++++ SOURCE INFORMATION

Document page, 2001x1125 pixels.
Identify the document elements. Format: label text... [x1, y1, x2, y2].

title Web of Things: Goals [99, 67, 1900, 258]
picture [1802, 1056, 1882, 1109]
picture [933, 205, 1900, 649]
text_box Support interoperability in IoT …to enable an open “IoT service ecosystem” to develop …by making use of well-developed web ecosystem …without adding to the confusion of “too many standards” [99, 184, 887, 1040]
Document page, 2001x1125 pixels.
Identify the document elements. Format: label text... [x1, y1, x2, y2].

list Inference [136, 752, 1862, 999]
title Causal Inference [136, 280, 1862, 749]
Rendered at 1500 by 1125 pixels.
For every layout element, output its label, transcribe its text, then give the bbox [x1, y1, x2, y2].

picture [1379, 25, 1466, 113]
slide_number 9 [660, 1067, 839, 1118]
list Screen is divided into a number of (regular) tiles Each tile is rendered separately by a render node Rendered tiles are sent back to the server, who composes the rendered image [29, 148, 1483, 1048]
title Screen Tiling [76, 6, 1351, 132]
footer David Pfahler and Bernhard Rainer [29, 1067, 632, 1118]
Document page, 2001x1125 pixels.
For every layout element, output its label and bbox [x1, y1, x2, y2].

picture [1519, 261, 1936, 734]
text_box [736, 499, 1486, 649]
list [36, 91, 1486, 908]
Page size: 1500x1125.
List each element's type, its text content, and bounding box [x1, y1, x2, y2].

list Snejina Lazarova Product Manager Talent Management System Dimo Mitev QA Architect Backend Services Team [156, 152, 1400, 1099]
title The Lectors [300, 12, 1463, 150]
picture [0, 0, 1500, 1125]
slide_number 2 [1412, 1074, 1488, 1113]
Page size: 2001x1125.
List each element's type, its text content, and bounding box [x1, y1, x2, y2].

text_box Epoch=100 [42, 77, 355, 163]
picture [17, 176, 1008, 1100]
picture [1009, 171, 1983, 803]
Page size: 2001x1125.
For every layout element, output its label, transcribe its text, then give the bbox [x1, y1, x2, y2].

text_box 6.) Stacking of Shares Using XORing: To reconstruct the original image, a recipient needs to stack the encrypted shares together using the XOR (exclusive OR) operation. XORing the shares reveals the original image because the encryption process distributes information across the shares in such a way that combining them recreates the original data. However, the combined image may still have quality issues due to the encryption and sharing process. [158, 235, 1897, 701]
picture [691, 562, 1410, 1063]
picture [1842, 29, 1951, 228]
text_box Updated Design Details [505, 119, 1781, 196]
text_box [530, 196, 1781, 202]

++++++++

ACTIVITY — Starting from the first line of the records above, retype each line exactly up to and including the one that contains "Page size: 1500x1125.", and nothing more.

SOLUTION TO THIS PROBLEM —
Document page, 2001x1125 pixels.
Identify the document elements. Format: label text... [x1, y1, x2, y2].

title Web of Things: Goals [99, 67, 1900, 258]
picture [1802, 1056, 1882, 1109]
picture [933, 205, 1900, 649]
text_box Support interoperability in IoT …to enable an open “IoT service ecosystem” to develop …by making use of well-developed web ecosystem …without adding to the confusion of “too many standards” [99, 184, 887, 1040]
Document page, 2001x1125 pixels.
Identify the document elements. Format: label text... [x1, y1, x2, y2].

list Inference [136, 752, 1862, 999]
title Causal Inference [136, 280, 1862, 749]
Rendered at 1500 by 1125 pixels.
For every layout element, output its label, transcribe its text, then give the bbox [x1, y1, x2, y2].

picture [1379, 25, 1466, 113]
slide_number 9 [660, 1067, 839, 1118]
list Screen is divided into a number of (regular) tiles Each tile is rendered separately by a render node Rendered tiles are sent back to the server, who composes the rendered image [29, 148, 1483, 1048]
title Screen Tiling [76, 6, 1351, 132]
footer David Pfahler and Bernhard Rainer [29, 1067, 632, 1118]
Document page, 2001x1125 pixels.
For every layout element, output its label and bbox [x1, y1, x2, y2].

picture [1519, 261, 1936, 734]
text_box [736, 499, 1486, 649]
list [36, 91, 1486, 908]
Page size: 1500x1125.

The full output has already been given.